Redman Run Trail (#507) from the North Fork Mountain Trail (#501) to Smoke Hole Road (Grant County Road 23). National Forest System Lands (NFS) in Pendleton County between Highway 28/55, Pendleton County Road 23 to Eagle Rock. NFS lands north of Dry Hollow Creek. At the end of Dry Hollow Creek to the northeast boundary of Seneca Rocks Area. NFS land and Seneca Rocks Area boundary to the northwest boundary of NFS lands and Seneca Rocks on the Cheat/Potomac Ranger District of the Monongahela National Forest. Forest Road 79 is also closed to the public.

Upper Tract Volunteer Fire Department Chief Mike Alt said the efforts of volunteer firefighters have been successful.

“The guys and the girls have done a great job with the volunteer fire departments here to sustain it where we have it now,” Chief Alt told MetroNews.

Those crews worked all day Tuesday and into Tuesday night to keep the flames away from a home in Smoke Hole. Alt said the wildfire was only a few hundred feet away.

“We were able to put fire lines around that particular residential area and so far it’s held. I believe we have that pretty well secured,” Alt said.

The volunteer firefighters were the first to begin fighting the blaze Sunday. They’ve now been joined by crews from the U.S. Forest Service. Alt said the terrain in the area of Smoke Hole and the backside of Seneca Rocks is very challenging.

“We’re talking about rock cliffs, unstable terrain with rocks, downed timbers, the terrain in some places is 90 degrees in elevation,” Alt said.

The chief said it could take until Monday for the Forest Service to have the flames under control. Agency spokesman Bob Beanblossom confirmed that on MetroNews Talkline Wednesday.

“This will be a long-term event,” he said. “It is not threatening any structures at this time.  However, we do have personnel in place that are carefully monitoring any changes in fire behavior.”

As of Wednesday morning, Beanblossom said the fire was 20 percent contained, but more firefighting personnel and equipment, including a helicopter and bulldozers, to fight the flames were being moved along the fire lines throughout the day Wednesday.

More than 80 firefighters and forestry workers, from West Virginia and several other states, were helping with firefighting efforts.  Crews have moved into the Mountain State from Maryland, New Jersey, Pennsylvania, Virginia, North Carolina, Wisconsin and Tennessee to join local volunteer firefighters from Franklin, Seneca Rocks, Upper Tract and Petersburg.

On Wednesday, the goal was for crews to hold and improve the existing fire line, build new line and go directly at the fire, where it was safe.

“We still will make good progress over the next few days despite the extremely dry conditions,” Beanblossom predicted.  The firefighters are working in cold temperatures and tough terrain.  “We just have to go a little slower and be a little safer in what we do.”

He said some precipitation, earlier this week, would have helped.  “We did not receive the snow that fell over much of West Virginia,” he said Wednesday following a system that put down rain and snow in other areas.

Chief Alt said local residents hope most of the forest reopens before deer hunting season later this month. He said eventually the forest may benefit from the fire.

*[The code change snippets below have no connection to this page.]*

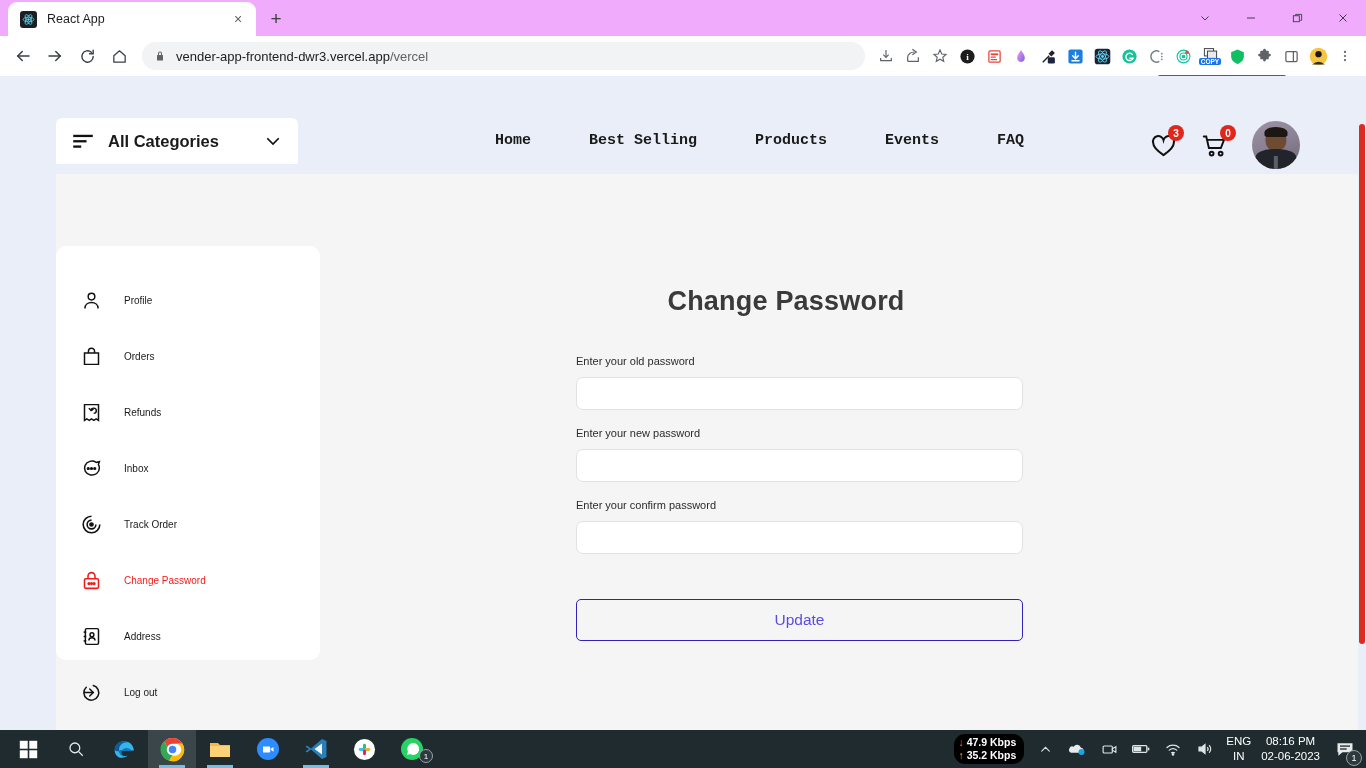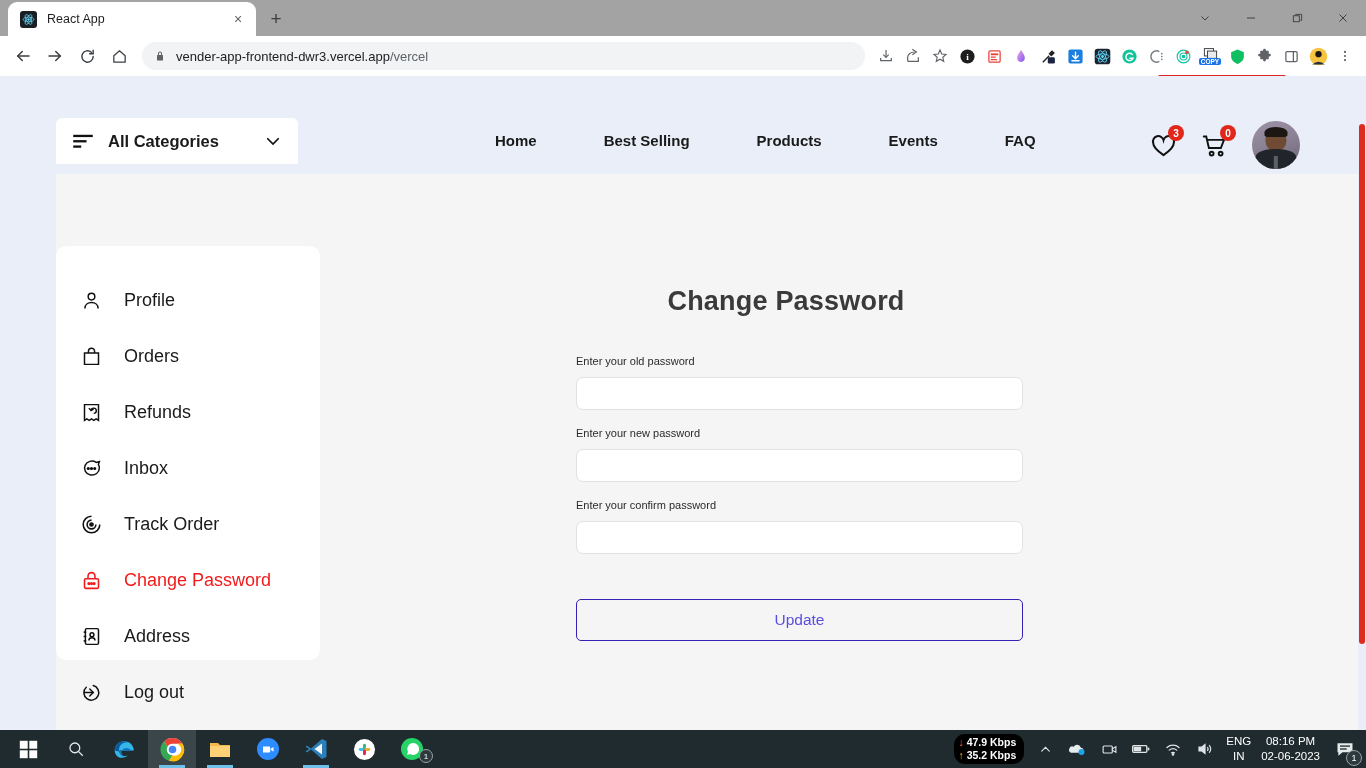--- a/index.html
+++ b/index.html
@@ -4,21 +4,21 @@
 <style>
   * { box-sizing: border-box; margin: 0; padding: 0; }
   html, body {
     width: 1366px; height: 768px;
     font-family: "Liberation Sans", sans-serif;
     overflow: hidden;
     background: #d9dee3;
   }
 
   
-  .browser { width: 1366px; height: 730px; background: #a3a3a3; position: relative; }
+  .browser { width: 1366px; height: 730px; background: #f0abfc; position: relative; }
 
   .tabstrip { height: 36px; display: flex; align-items: flex-end; padding-left: 8px; position: relative; }
   .tab {
     width: 248px; height: 34px; background: #fff; border-radius: 9px 9px 0 0;
     display: flex; align-items: center; padding: 0 8px 0 12px; gap: 10px; position: relative;
   }
   .tab-favicon { width: 17px; height: 17px; background: #1b1f23; border-radius: 3px;
     display: flex; align-items: center; justify-content: center; flex: none; }
   .tab-title { font-size: 12.5px; color: #1f1f1f; flex: 1; white-space: nowrap;
     overflow: hidden; text-overflow: ellipsis; }
@@ -52,21 +52,21 @@
     background: #dd2b21; border-radius: 3px; }
 
   .site-header { height: 66px; display: flex; align-items: center; position: relative; }
   .cat-btn {
     position: absolute; left: 56px; top: 42px; width: 242px; height: 46px;
     background: #fff; border-radius: 6px 6px 0 0; display: flex; align-items: center;
     padding: 0 16px; gap: 14px;
   }
   .cat-label { font-size: 16.5px; font-weight: bold; color: #1a1a1a; flex: 1; }
 
-  .nav { position: absolute; left: 470px; top: 56px; display: flex; gap: 17px; align-items: center; }
+  .nav { position: absolute; left: 470px; top: 56px; display: flex; gap: 8px; align-items: center; font-family: Liberation Mono, monospace; }
   .nav a { font-size: 15px; font-weight: bold; color: #1a1a1a; text-decoration: none;
     padding: 0 25px; white-space: nowrap; }
 
   .header-right { position: absolute; right: 66px; top: 45px; display: flex; align-items: center; gap: 22px; }
   .icon-wrap { position: relative; width: 30px; height: 30px; display: flex; align-items: center; justify-content: center; }
   .badge { position: absolute; top: -5px; right: -6px; background: #e1271b; color: #fff;
     font-size: 10px; font-weight: bold; width: 16px; height: 16px; border-radius: 50%;
     display: flex; align-items: center; justify-content: center; }
   .avatar { width: 48px; height: 48px; border-radius: 50%; overflow: hidden; flex: none;
     background: linear-gradient(160deg,#9d93a8 0%,#8b8295 45%,#6d6576 100%); position: relative; }
@@ -80,21 +80,21 @@
     width: 9%; height: 28%; background: #5b6068; }
 
   .content-area { position: absolute; left: 56px; top: 98px; right: 8px; bottom: 0;
     background: #f5f5f5; }
 
   .sidebar {
     position: absolute; left: 0px; top: 72px; width: 264px; height: 414px;
     background: #fff; border-radius: 10px; padding: 26px 0 22px 0;
   }
   .side-item { display: flex; align-items: center; gap: 22px; height: 56px; padding-left: 24px; cursor: pointer; }
-  .side-label { font-size: 18px; color: #1a1a1a; }
+  .side-label { font-size: 10px; color: #1a1a1a; }
   .side-item.active .side-label { color: #f21b1b; }
   .side-icon { width: 22px; height: 22px; display: flex; align-items: center; justify-content: center; flex: none; color: #111; }
   .side-item.active .side-icon { color: #f21b1b; }
 
   .main-panel { position: absolute; left: 420px; top: 0; width: 620px; }
   .panel-title { text-align: center; font-size: 27px; font-weight: bold; color: #3a3a3a;
     margin-top: 112px; letter-spacing: .2px; }
   .form { width: 447px; margin: 38px auto 0 100px; }
   .field-label { font-size: 11px; color: #2b2b2b; margin-bottom: 10px; }
   .field-input { width: 447px; height: 33px; background: #fff; border: 1px solid #e2e2e2;

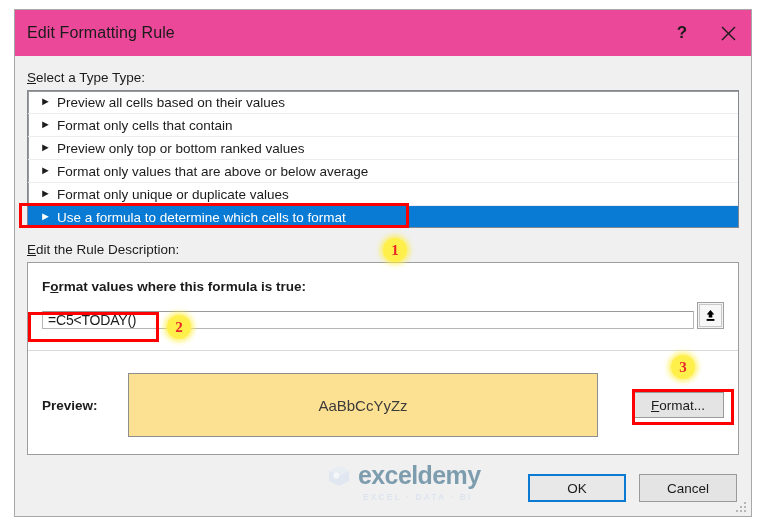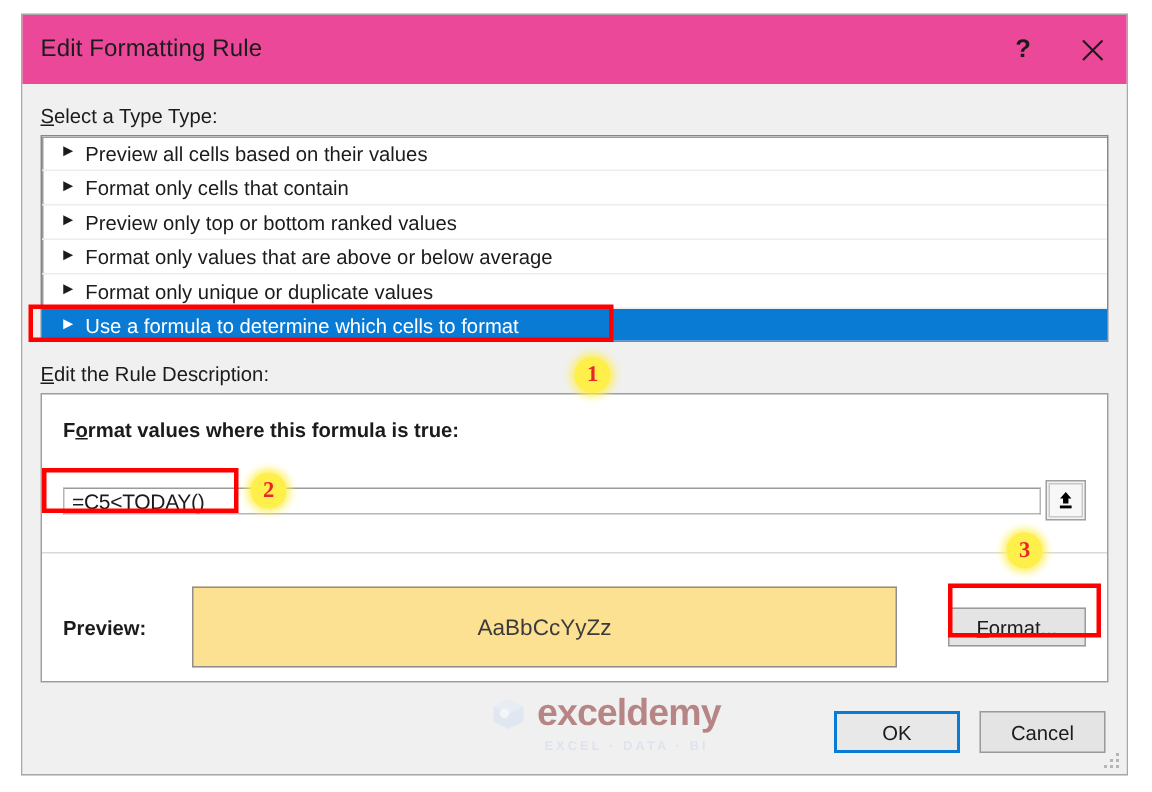--- a/index.html
+++ b/index.html
@@ -125,22 +125,22 @@
   .desc-sub {
     font-size: 13.5px;
     font-weight: bold;
     color: #1b1b1b;
     padding-top: 16px;
   }
   .desc-sub .acc { text-decoration: underline; }
 
   .formula-row {
     display: flex;
-    align-items: center;
-    margin-top: 26px;
+    align-items: flex-end;
+    margin-top: 8px;
     height: 27px;
   }
   .formula-input {
     flex: 1 1 auto;
     background: #ffffff;
     border: 1px solid #b5b5b5;
     border-top-color: #9a9a9a;
     box-sizing: border-box;
     display: flex;
     align-items: center;
@@ -183,21 +183,21 @@
   }
   .preview-label {
     font-size: 13.5px;
     font-weight: bold;
     color: #1b1b1b;
     width: 86px;
     flex: 0 0 auto;
   }
   .preview-box {
     flex: 1 1 auto;
-    height: 54px;
+    height: 64px;
     border: 1px solid #8e8e8e;
     box-sizing: border-box;
     display: flex;
     align-items: center;
     justify-content: center;
     font-size: 15px;
     color: #3b3b3b;
     max-width: 505px;
     text-align: center;
   }
@@ -222,21 +222,21 @@
     flex: 0 0 auto;
     height: 56px;
     position: relative;
     display: flex;
     align-items: center;
     justify-content: flex-end;
     padding-right: 14px;
     background: #f0f0f0;
   }
   .btn {
-    width: 84px;
+    width: 98px;
     height: 28px;
     background: #e4e4e4;
     border: 1px solid #9a9a9a;
     box-sizing: border-box;
     display: flex;
     align-items: center;
     justify-content: center;
     font-size: 13.5px;
     color: #1b1b1b;
     margin-left: 13px;
@@ -265,21 +265,21 @@
     bottom: 14px;
     display: flex;
     flex-direction: column;
     align-items: center;
     opacity: .5;
   }
   .wm-top { display: flex; align-items: center; }
   .wm-text {
     font-size: 25px;
     font-weight: bold;
-    color: #7f1d1d;
+    color: #0c4a6e;
     letter-spacing: -.6px;
     margin-left: 7px;
     line-height: 1;
   }
   .wm-sub {
     font-size: 8.5px;
     color: #ccd8ee;
     letter-spacing: 2.1px;
     margin-top: 4px;
     margin-left: 28px;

“If that extends into the hunting season coming up in a couple weeks it will have substantial impact in the area,” the chief predicted. “But in the future though–it’s like any other controlled area–we’ll probably get some better wildlife, better undergrowth and so forth, so in the next couple years there will be some real good areas to be into.”

A management officer with the Monongahela National Forest said the wildfire is the largest in the Monongahela National Forest since the 1940s and 1950s.

One firefighter injury has been reported.